In the mailing list message about Sirsi in NZ, what topic does the writer suggest for a presentation at KohaCon?

TEXT SHOWN>
┌──

[Koha] Sirsi in NZ!
Lee Phillips
lphillips at buttepubliclibrary.info
Wed May 4 04:59:15 NZST 2011
Greetings to all my Koha pals, esp. MJ and Paul!!!
As a library admin person I had put together the criteria for RFPs for
our ILS search. Of course I already knew about Koha and Evergreen, so I
could add specifications in the RFP that only FOSS could meet. Is that
fair? Yes I believe it is. MJ is right the lack of technical expertise
on the part of procurement leads to the path of least resistance for the
support staff who prefer someone else to blame when things don't work,
instead of learning, contributing and evolving. I think this would be an
EXCELLENT topic for a presentation at KohaCon-" How to write a RFP that
is vendor/ FOSS neutral". I was able to decide what was best for my
library and ask the vendors to meet that expectation. The question that
ALWAYS favors FOSS is "Do I control my records and will it cost me to
retrieve them if I move to another vendor?" I am unaware of any option
other than FOSS that can answer that question in the affirmative.
As a public librarian it is imperative for me to control the data. Or NO
deal.
And MJ, you are so right about all "free crap" passed out at conferences
by vendors"made in China" or a 3rd world country...etc...
I am most proud of my FOSS stickers on my netbook cover from KohaCon 10.
Almost as good as a tattoo!
Cheers all
Lee Phillips
Butte Public Library
Butte MT
On 5/3/2011 8:36 AM, MJ Ray wrote:
> Paul POULAIN wrote:
>> Le 03/05/2011 12:09, MJ Ray a écrit :
>>> Did the National Library of NZ use a procurement process?
>> iirc, Dan Christie, Catalyst director (Chris C. employer) spoke of this
>> during KohaCon. iirc, he said it was hard to convince OpenSource was a
>> possibility.
>> that's all I remember, i've forgotten the details (but i'm not surprised
>> by this news, it was implied when I heard don speaking of that)
> Chris Cormack passed me the link
> http://www.dgmarket.com/tenders/np-notice.do~5329124
> which doesn't work for me (no cookies until you show me a privacy
> policy, nasty error page) but might contain information.
>
> http://bywatersolutions.com/2010/10/26/kohacon10-promoting-free-softare-in-libraries/
> is Nicole's blog post about Don's talk but I'm not sure I see
> the above comments reflected in that.
>
> Here's an interesting question from #koha - when should suppliers
> protest about defective procurement processes? I think it's best
> done while the process is still open (so there is still some chance
> it could be suspended and relaunched) but others said it's better
> to bid first, complain later. Any procurement experts here?

└──

SOURCE MATERIAL>
┌──

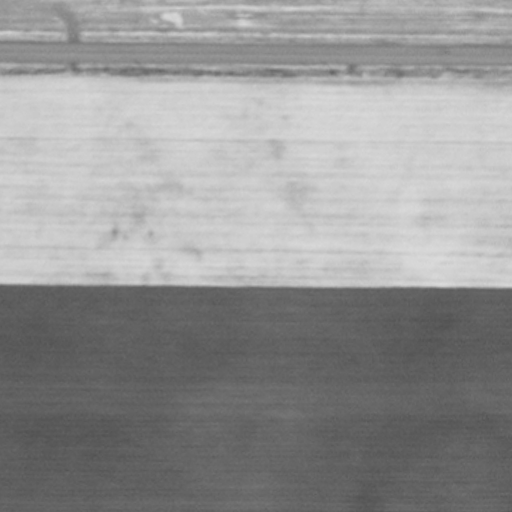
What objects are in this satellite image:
road: (255, 53)
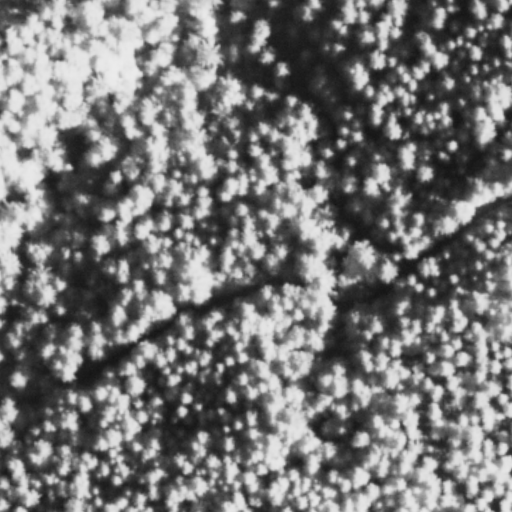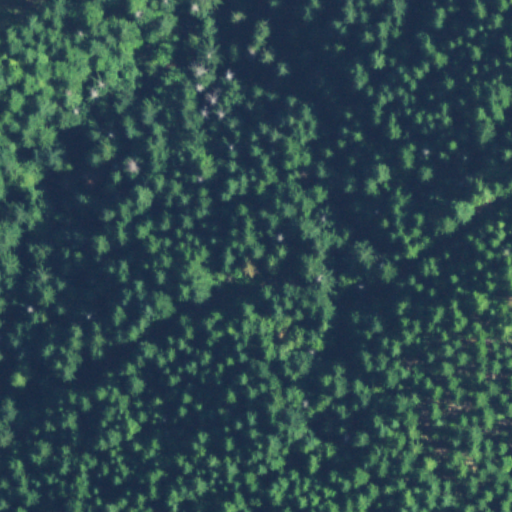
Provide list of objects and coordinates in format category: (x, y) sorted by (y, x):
road: (253, 237)
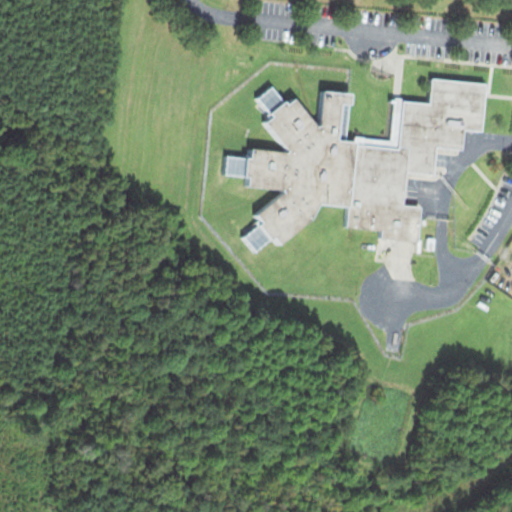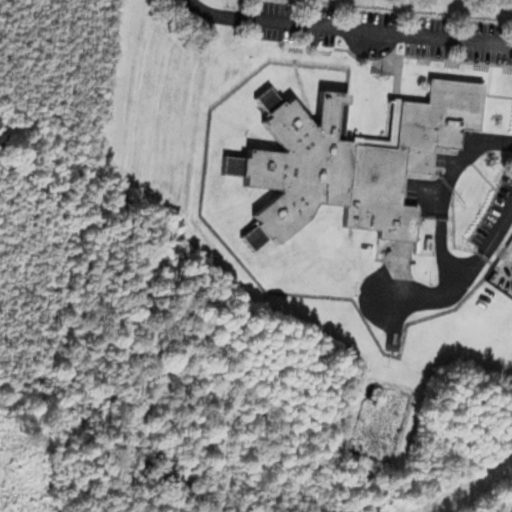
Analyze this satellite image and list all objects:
road: (345, 28)
building: (342, 160)
building: (511, 350)
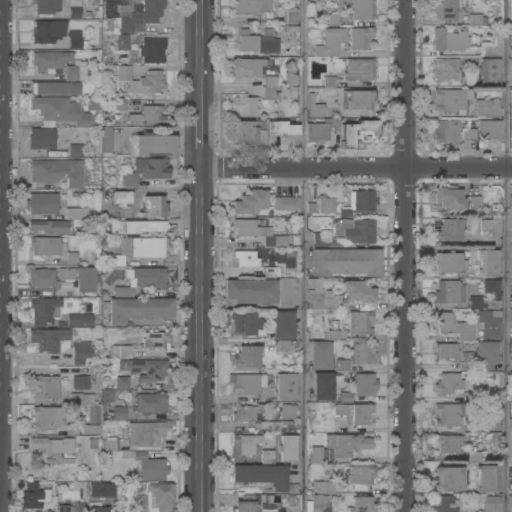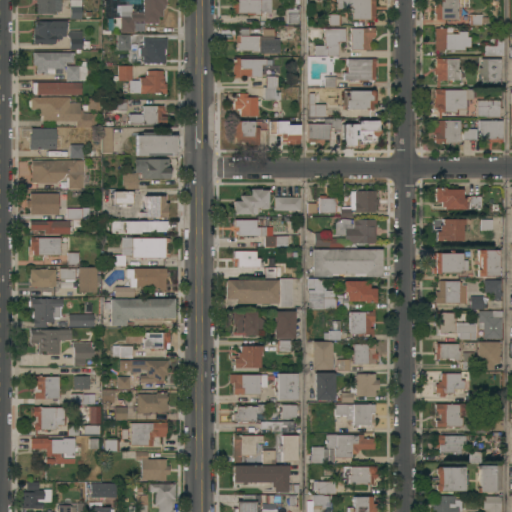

└──

EXERCISE RESPONSE> How to write an RFP that is vendor/FOSS neutral.